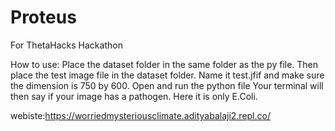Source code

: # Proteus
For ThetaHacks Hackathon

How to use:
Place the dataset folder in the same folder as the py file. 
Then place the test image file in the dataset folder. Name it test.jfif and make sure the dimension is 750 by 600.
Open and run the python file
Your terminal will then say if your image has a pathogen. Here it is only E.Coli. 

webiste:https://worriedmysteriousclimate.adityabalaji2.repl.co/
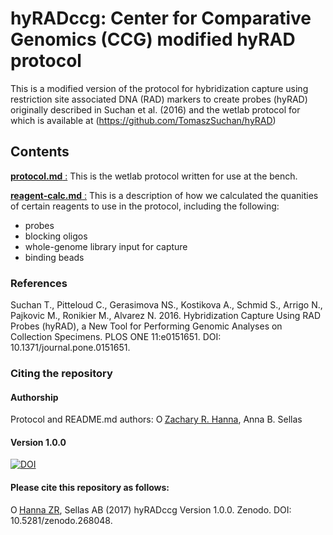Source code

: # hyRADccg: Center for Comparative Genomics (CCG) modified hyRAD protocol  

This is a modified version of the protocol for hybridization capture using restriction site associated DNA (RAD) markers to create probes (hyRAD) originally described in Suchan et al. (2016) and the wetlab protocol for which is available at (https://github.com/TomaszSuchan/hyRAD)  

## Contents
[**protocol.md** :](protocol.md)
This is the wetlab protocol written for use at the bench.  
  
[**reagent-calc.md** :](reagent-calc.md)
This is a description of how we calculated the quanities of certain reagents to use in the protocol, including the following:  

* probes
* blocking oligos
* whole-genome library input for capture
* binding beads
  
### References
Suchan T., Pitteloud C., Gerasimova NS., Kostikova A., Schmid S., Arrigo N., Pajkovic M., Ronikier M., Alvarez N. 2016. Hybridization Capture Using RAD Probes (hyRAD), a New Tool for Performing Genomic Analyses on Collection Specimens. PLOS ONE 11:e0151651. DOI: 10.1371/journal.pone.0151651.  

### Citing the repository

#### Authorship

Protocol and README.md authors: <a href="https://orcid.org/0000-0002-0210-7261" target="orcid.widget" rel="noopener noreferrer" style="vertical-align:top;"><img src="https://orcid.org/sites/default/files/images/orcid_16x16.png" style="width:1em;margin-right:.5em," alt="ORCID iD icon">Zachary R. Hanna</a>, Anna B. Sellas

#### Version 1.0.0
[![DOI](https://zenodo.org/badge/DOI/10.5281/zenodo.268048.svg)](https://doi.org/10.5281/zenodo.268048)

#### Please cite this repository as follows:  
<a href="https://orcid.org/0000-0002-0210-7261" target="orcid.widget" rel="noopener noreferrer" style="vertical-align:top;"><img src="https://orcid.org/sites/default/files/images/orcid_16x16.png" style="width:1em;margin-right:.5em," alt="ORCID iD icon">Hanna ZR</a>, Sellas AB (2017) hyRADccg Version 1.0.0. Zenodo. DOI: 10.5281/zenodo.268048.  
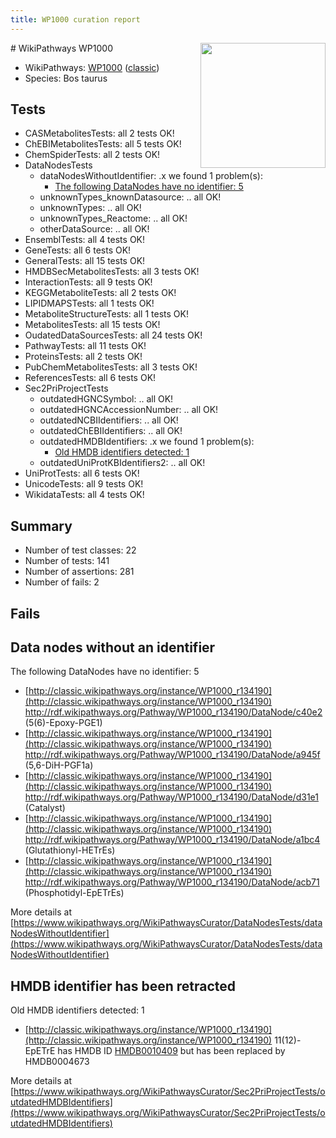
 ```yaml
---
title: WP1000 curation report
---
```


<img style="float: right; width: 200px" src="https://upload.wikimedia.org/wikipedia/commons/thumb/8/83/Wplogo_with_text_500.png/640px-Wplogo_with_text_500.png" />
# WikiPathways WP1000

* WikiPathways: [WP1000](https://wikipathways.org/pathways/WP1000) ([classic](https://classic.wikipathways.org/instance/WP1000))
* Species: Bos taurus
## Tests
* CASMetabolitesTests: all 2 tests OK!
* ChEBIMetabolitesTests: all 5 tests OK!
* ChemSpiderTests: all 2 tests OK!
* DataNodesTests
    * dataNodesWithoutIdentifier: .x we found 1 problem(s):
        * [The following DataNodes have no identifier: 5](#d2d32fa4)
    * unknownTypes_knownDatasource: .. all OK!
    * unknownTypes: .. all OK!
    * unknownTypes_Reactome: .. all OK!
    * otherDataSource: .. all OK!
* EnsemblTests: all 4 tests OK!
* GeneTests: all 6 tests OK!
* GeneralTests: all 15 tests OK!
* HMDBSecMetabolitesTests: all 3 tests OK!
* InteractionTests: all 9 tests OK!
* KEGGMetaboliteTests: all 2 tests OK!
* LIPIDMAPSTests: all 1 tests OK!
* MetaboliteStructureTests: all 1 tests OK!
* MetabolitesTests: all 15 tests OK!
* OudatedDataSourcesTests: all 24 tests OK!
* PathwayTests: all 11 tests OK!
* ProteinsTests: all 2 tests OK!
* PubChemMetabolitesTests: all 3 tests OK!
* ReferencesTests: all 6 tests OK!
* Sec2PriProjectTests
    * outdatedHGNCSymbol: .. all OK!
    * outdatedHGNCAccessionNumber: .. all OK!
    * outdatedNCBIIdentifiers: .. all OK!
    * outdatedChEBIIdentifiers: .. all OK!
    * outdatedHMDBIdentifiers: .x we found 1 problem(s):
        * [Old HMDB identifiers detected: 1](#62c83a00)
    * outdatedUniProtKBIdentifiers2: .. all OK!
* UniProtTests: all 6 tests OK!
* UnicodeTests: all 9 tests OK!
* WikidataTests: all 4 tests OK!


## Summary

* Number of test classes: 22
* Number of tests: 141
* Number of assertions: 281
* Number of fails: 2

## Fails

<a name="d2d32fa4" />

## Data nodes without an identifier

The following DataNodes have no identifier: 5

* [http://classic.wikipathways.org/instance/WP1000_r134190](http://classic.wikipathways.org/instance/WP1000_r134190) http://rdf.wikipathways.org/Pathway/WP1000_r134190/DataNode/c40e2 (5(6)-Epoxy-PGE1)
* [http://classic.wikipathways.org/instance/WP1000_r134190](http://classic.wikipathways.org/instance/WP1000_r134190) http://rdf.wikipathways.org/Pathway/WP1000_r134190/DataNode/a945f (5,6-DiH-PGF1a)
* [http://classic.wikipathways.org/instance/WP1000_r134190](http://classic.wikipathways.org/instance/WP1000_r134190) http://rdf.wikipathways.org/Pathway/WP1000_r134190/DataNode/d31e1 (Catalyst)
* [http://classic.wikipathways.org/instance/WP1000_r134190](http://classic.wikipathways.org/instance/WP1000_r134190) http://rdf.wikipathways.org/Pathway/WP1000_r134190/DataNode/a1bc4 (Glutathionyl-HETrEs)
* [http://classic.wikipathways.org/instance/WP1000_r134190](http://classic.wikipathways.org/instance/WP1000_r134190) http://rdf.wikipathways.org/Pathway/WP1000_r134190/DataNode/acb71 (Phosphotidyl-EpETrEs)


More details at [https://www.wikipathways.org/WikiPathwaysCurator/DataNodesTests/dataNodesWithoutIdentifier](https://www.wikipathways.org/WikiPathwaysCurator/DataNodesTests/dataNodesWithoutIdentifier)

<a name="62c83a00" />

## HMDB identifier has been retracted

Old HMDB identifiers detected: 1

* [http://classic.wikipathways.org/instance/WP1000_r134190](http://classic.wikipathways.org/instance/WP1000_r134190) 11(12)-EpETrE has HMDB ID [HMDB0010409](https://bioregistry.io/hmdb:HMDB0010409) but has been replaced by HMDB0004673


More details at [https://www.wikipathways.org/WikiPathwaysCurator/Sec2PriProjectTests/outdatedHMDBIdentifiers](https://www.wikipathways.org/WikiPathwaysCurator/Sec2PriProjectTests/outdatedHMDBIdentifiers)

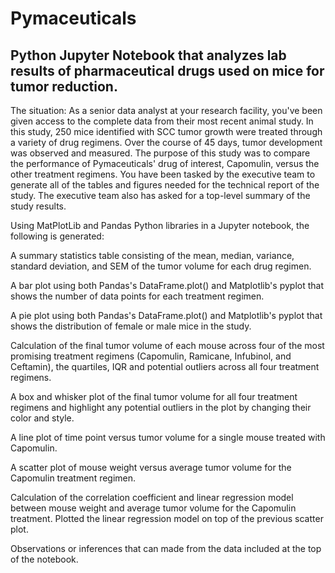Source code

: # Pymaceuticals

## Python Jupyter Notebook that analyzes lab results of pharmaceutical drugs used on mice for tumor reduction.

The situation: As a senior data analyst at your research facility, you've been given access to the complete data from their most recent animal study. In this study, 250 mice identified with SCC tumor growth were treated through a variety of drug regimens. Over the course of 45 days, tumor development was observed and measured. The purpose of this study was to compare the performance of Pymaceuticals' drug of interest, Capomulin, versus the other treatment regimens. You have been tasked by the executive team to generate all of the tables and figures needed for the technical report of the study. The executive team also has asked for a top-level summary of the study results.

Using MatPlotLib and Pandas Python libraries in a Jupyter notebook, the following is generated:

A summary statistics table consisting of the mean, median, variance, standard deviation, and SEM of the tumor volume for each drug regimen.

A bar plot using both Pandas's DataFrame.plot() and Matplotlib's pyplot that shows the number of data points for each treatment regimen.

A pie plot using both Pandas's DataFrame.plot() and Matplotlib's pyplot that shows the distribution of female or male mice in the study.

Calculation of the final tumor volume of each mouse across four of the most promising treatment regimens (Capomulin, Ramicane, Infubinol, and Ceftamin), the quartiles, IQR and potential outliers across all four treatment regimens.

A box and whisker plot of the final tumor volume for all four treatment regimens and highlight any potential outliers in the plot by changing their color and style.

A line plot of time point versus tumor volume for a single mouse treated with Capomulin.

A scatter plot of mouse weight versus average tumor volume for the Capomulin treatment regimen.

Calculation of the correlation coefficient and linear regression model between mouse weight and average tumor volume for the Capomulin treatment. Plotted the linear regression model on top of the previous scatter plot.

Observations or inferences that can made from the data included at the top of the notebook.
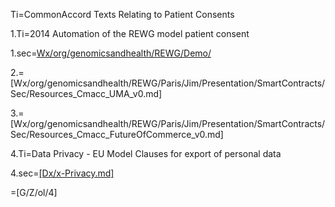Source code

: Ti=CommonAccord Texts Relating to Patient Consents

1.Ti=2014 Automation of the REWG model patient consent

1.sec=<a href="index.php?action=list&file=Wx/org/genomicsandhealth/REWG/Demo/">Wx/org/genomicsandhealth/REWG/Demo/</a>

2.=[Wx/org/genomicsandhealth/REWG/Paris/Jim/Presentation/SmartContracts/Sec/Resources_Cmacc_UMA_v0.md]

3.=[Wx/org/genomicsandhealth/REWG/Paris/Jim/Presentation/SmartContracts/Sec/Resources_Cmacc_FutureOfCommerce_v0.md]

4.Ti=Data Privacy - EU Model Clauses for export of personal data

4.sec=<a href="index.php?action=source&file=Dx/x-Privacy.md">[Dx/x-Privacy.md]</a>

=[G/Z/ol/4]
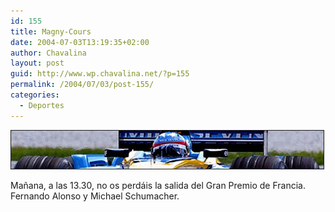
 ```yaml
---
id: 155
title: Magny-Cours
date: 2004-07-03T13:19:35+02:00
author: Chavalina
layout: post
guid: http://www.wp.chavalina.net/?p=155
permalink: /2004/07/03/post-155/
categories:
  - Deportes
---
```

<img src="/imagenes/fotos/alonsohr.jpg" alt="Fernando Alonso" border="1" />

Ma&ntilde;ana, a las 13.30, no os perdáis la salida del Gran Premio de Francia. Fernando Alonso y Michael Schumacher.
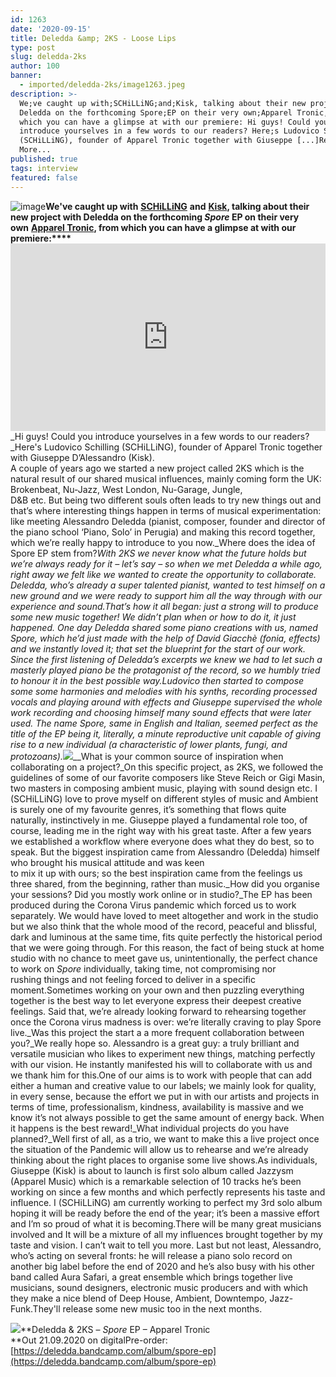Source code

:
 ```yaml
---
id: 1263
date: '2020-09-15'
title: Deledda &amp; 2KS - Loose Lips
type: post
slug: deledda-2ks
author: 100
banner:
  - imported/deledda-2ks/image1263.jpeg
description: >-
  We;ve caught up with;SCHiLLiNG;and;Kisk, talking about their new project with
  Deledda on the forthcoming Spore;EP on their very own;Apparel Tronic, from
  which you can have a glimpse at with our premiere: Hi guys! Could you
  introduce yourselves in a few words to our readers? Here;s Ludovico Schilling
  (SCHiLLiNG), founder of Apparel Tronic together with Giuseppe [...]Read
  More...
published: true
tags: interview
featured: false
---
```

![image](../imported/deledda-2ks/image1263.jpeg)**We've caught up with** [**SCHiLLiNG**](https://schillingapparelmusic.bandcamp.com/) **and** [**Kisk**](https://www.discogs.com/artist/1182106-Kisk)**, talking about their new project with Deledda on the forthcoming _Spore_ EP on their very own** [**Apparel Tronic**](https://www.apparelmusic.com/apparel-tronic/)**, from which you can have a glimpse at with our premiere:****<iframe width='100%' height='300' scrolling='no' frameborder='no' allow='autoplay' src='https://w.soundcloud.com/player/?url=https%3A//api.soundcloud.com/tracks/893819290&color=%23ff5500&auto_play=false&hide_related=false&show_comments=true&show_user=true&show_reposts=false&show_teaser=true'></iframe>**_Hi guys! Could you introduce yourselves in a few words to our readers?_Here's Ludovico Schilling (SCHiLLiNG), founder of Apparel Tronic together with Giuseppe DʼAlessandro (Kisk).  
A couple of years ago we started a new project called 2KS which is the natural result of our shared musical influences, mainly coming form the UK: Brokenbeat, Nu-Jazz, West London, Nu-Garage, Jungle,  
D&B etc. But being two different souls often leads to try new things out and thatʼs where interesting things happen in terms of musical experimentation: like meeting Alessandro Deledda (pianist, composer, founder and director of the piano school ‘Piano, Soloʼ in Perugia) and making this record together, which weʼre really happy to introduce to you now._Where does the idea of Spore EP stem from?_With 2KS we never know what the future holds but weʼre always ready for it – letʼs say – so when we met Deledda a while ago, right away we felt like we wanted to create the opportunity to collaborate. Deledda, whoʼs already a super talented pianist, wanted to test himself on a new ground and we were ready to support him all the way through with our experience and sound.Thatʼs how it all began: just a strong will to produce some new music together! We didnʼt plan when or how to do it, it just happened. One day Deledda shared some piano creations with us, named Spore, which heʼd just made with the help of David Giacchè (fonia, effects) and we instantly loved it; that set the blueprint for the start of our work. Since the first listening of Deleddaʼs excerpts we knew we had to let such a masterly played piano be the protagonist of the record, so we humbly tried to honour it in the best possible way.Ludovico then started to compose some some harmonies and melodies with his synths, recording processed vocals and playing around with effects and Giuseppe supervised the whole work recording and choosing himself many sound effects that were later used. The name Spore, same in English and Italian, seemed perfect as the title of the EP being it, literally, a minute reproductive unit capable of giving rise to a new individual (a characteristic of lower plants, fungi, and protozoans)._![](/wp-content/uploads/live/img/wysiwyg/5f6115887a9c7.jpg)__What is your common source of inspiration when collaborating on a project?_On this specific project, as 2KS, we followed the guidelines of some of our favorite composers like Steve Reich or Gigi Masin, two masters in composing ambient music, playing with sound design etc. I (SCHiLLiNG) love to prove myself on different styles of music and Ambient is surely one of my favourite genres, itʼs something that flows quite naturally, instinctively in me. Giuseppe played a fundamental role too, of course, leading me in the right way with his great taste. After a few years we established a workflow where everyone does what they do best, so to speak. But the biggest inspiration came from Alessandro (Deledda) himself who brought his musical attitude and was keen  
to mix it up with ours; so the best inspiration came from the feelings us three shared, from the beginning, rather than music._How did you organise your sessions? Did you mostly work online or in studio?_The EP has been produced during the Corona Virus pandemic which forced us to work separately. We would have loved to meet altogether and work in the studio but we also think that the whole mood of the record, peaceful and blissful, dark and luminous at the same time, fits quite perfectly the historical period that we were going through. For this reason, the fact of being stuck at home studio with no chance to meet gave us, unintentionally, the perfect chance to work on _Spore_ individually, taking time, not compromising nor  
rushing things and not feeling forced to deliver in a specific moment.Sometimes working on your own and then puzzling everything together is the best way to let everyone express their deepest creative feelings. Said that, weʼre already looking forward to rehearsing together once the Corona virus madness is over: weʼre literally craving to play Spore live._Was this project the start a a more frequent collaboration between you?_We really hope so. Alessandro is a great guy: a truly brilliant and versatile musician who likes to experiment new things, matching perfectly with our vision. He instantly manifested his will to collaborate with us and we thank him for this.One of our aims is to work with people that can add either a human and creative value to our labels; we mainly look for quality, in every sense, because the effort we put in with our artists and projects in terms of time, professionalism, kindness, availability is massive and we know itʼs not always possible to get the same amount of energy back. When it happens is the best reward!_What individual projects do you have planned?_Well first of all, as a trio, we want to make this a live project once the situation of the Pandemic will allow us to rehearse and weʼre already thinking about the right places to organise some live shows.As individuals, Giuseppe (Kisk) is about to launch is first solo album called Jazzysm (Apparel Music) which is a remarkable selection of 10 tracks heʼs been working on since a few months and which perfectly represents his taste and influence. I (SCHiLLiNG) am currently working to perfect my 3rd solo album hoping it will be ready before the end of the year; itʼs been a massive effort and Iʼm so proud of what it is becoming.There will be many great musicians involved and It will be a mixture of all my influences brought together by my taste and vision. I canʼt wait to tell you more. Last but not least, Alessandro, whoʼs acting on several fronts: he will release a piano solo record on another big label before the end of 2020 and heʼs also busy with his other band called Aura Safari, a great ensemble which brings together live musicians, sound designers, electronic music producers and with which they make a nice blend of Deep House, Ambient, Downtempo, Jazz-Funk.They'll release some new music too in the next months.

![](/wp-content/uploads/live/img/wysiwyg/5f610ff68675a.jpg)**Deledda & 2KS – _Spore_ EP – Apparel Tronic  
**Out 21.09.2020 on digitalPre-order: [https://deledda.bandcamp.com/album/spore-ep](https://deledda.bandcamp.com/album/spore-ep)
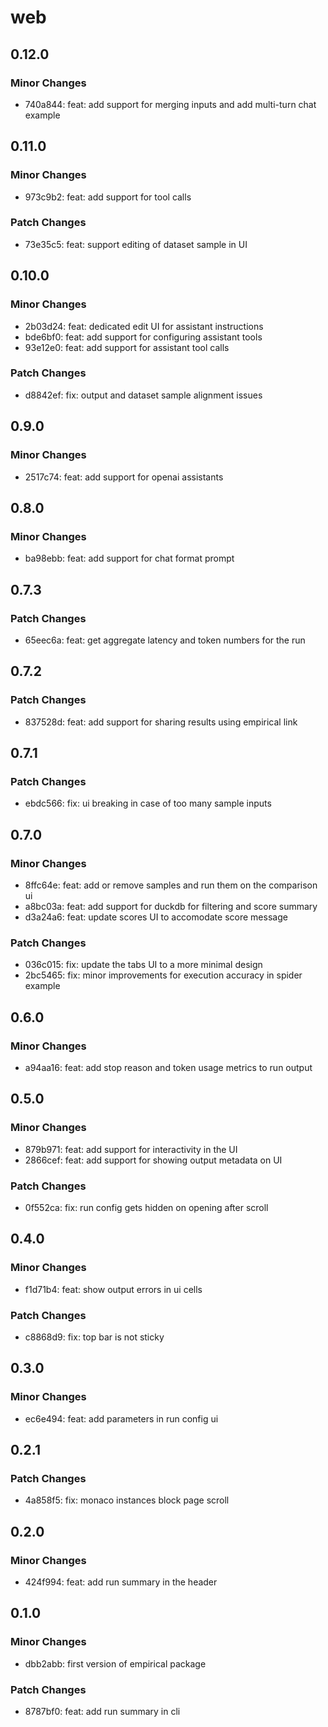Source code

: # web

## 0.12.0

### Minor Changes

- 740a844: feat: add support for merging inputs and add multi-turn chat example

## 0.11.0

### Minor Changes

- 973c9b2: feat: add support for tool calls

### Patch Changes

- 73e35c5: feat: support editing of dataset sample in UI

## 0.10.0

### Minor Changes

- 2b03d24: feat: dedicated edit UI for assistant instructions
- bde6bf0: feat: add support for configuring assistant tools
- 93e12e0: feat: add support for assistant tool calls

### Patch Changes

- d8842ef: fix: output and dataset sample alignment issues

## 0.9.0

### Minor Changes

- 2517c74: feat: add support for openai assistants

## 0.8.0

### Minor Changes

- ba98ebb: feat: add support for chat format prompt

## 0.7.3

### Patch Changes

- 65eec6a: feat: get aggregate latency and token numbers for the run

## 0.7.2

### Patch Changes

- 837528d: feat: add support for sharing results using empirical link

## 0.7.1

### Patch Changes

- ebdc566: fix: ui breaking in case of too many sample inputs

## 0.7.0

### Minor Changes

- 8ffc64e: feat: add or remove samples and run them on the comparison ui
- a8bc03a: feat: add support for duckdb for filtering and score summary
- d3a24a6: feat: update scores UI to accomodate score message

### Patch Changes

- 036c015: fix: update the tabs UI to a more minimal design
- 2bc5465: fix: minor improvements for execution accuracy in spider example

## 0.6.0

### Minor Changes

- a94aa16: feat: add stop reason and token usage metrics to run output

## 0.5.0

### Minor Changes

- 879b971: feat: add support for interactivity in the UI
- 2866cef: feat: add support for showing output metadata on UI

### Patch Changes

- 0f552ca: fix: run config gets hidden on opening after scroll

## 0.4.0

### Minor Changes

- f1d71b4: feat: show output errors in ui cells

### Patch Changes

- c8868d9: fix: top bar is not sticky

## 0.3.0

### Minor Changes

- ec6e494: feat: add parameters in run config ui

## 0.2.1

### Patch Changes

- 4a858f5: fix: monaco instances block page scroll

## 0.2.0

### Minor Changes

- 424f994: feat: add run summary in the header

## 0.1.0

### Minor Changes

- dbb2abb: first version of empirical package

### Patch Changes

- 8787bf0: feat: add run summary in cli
◆ ◆ ◆ ◆ ◆
Write out each line above with the word "Hanna".

• _Solved problem_:
Protocol and README.md authors: <a href="https://orcid.org/0000-0002-0210-7261" target="orcid.widget" rel="noopener noreferrer" style="vertical-align:top;"><img src="https://orcid.org/sites/default/files/images/orcid_16x16.png" style="width:1em;margin-right:.5em," alt="ORCID iD icon">Zachary R. Hanna</a>, Anna B. Sellas
<a href="https://orcid.org/0000-0002-0210-7261" target="orcid.widget" rel="noopener noreferrer" style="vertical-align:top;"><img src="https://orcid.org/sites/default/files/images/orcid_16x16.png" style="width:1em;margin-right:.5em," alt="ORCID iD icon">Hanna ZR</a>, Sellas AB (2017) hyRADccg Version 1.0.0. Zenodo. DOI: 10.5281/zenodo.268048.  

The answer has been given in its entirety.